Aynı olayın zanlılarından Bucak ise milletvekili seçilememiştir.
Seçimler yapıldığından beri iki ay geçmiştir. Bu kişi hakkında
da yargının bir çalışması kamuoyuna aksetmemiştir.
Seçimlerde
hiç umulmayan bir sonuç alan Genç Parti ise, uluslar arası
ticaret alanında yargı ile tanışmış olan Cem Uzandır. Genel
olarak bilinen bu gerçek partisinin yüzde yedinin üzerinde oy
almasını engellememiştir.
Halkımız
yolsuzluklara engel olunmasını istemekte fakat yolsuzluklara karıştığı
iddia edilen kişileri ülke yönetimine getirebilecek, onların
iktidar olmasını sağlayacak veya muhalefet olarak meclise
girebilecek oyu esirgememektedir.
Bu çelişkiyi akla yakın bir şekilde gerekçelendirmek
oldukça zordur. Gene de çok duyduğumuz bir tek cümle ile bu çelişki
belki de çözülebilir. "Adam çalıyor ama, doğrusu çok iş
yapıyor." İşte çelişkinin sırrı bu cümle içerisinde
saklı. Tek tek kişilerin çıkarına hizmet edildiği, onların yaşamı
bir nebze iyileştirilebildiği anda yolsuzluk yapmak serbesttir.
Bu
satırları yazarken hemen akla gelecek olan bir temel ilkeyi unuttuğumuz
sanılmasın. Her sanık, işlediği iddia edilen suç kanıtlanıncaya
kadar masumdur. Ancak, ileri sürülen iddialarla sanık olarak yargılanan
kişilerin siyaseten değil, yargı önünde aklanmaları gerekir.

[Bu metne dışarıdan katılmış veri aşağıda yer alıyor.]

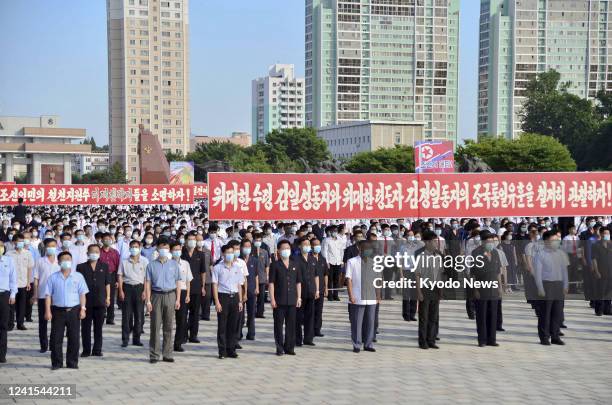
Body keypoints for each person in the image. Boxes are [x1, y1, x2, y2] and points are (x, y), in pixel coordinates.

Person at [45, 251, 88, 370]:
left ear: (71, 261)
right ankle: (57, 363)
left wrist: (83, 309)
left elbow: (82, 294)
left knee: (74, 338)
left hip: (74, 310)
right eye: (63, 259)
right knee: (55, 338)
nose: (66, 261)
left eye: (68, 259)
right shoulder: (53, 277)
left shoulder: (78, 276)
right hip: (57, 311)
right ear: (58, 262)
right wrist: (47, 311)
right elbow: (48, 295)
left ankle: (72, 362)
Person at [145, 239, 181, 363]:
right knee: (155, 326)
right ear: (157, 249)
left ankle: (167, 354)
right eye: (162, 247)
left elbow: (178, 282)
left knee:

Burada yargının kesin bağımsız olması gerektiğini tekrar
tekrar belirtmekte fayda var. Aksi halde, son on yılda görülen pişkince
davranışlar, "ben yaptım oldu" düşüncesinin egemen
olduğu hareketler sosyal hayatımızdaki çürümeyi hızlandırır.
Halkın
vergileri ile kurtarılan banka patronları, ulufe olarak dağıtılan
devlet ihaleleri, ilerideki siyasi hayat için oluşturulan belediye
fonları daha çok görülür. Bu sistem, bu yöntemler çocuklarımıza
miras kalır ve daha da gelişir.
Sonuç
giderek artan yoksulluktur. Giderek kısıtlanan demokratik haklardır.